By contrast, a well-planned event can signal (to politicians) that a movement has staying power. It registered when 395 people packed a Bellingham City Club meeting for a debate on the proposed Gateway Pacific Terminal. Sponsors had appears to have it greased. A bigger impression was made 2,500 people who showed up for a federal-state “scoping” hearing in Seattle.
– An agenda, not 1960′s slogans: Coalport/coal train port critics asked for an independent, comprehensive look at impacts trains will have across Washington. They wanted environmental studies to look at climate consequences of providing economical fuel to keep aging Chinese power plants in operation.
It is absurd, for instance, for the Army Corps of Engineers to limit “transportation” to the seven-mile spur line from Custer to Cherry Point in Whatcom County. Big coal, railroads and construction unions were flummoxed by a reasonable demand.
– A real coalition, not just a paper list: Seattle “coalitions” are populated by the usual suspects. A real movement gets a cross-section of recruits. Montana ranchers are not keen to see their land torn up. Firefighters worry that long trains will block waterfront access, and (with oil) that they’ll be left holding the bag when a 1960′s-vintage tanker car blows up.

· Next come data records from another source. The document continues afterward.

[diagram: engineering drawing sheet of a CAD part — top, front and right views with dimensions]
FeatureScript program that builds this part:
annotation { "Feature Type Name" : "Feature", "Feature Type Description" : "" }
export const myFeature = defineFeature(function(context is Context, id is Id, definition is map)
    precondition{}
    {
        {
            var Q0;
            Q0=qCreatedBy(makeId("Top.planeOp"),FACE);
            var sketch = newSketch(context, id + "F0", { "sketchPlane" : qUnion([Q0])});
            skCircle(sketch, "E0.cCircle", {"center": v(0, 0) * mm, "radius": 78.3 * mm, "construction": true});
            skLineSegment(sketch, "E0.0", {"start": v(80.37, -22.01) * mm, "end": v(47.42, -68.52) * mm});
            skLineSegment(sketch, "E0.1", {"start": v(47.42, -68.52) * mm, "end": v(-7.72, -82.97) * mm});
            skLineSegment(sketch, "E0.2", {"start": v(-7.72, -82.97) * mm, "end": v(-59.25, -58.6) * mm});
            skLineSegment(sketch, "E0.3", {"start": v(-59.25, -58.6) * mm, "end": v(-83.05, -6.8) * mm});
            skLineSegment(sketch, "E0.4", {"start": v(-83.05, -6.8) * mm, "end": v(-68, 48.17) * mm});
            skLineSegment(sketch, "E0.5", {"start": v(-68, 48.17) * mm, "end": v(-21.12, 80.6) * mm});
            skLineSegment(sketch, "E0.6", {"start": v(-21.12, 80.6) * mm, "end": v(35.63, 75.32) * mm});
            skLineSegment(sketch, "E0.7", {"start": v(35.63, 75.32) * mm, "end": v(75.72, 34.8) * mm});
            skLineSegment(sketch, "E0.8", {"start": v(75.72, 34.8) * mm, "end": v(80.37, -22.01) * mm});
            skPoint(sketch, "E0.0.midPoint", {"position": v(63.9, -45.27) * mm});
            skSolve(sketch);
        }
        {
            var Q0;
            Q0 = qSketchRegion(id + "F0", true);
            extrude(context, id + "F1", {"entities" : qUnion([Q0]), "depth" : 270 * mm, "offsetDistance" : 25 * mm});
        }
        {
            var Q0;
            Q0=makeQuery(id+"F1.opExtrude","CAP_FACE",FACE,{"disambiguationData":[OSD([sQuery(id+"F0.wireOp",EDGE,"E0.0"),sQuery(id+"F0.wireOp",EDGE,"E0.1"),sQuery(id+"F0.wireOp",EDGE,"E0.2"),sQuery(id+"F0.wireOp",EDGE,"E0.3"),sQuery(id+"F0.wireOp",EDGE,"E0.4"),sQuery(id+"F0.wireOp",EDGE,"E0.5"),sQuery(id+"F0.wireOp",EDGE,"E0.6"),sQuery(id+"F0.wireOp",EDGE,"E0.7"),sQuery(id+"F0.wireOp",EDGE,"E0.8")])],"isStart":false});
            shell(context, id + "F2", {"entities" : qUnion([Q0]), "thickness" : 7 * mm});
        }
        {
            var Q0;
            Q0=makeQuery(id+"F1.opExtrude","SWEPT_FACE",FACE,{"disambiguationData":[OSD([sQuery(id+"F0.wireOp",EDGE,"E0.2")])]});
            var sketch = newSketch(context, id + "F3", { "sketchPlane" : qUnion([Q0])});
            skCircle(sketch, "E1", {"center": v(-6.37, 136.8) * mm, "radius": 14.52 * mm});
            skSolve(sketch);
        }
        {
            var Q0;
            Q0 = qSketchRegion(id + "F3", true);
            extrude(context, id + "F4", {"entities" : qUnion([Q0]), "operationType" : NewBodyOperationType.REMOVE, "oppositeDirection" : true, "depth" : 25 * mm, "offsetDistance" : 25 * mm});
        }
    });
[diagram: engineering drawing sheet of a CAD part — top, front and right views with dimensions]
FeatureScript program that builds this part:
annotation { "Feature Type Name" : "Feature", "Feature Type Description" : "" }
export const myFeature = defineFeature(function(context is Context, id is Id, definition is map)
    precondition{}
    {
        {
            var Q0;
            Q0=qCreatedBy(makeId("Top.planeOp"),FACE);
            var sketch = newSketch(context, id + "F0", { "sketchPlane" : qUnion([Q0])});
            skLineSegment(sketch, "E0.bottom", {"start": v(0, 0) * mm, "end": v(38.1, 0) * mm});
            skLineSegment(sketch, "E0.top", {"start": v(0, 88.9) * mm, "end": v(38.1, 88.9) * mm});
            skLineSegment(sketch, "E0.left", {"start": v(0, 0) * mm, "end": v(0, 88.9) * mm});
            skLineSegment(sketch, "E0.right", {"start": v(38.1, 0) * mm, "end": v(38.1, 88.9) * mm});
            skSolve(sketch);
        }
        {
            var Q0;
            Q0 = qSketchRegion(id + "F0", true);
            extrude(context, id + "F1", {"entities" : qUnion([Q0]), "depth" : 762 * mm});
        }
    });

The proposed Pebble Mine, near Alaska’s Bristol Bay, shows REAL reach-out. Opposition began with greens, quickly embraced Alaska’s commercial and sport fisheries, gained backing from the powerful Bristol Bay Native Corp., expanded to Washington fishermen, and found roles for restaurant chefs and major jewelry companies.
– Political work horses, not show horses: Behind all the posturing on coal ports, state Rep. Reuven Carlyle, D-Seattle, put together letters to the feds and state laying out — precisely — potential impacts that must be known. The letters helped shape the charge given by Gov. Jay Inslee to the Department of Ecology.
With oil trains, Sen. Maria Cantwell, D-Wash., recently cornered — and treed — USDOT Secretary Anthony Foxx at a recent hearing. She delivered a message that MUST be driven home. Faux safety measures won’t cut it. Cantwell and Carlyle don’t go for whereas clauses.
– Fact and evidence, not just hyperbole: Exaggeration is a basic activist weapon, broadly deployed. It gets people riled, but has limited staying power. What’s needed are activist-experts who learn the stuff, and steep themselves in places to be impacted.
A lighter touch should be put on heavy handed manipulation of the media. Certain web sites and outlets can be counted on to spout the party line. Others aren’t content to simply be fed.
The carbon economy is coming our way — big time — with proposed coal export terminals, a big terminal to receive oil trains (in Vancouver, Wash.), coal and oil trains taking over the rails, plus pipeline terminals and oil export ports in British Columbia.
It’s not going to be turned back by sit-ins or Council resolutions in a city with less than 10 percent of Washington’s population.
Seattle politics is sandlot. What we’re facing, and trying to influence, is a big-league challenge.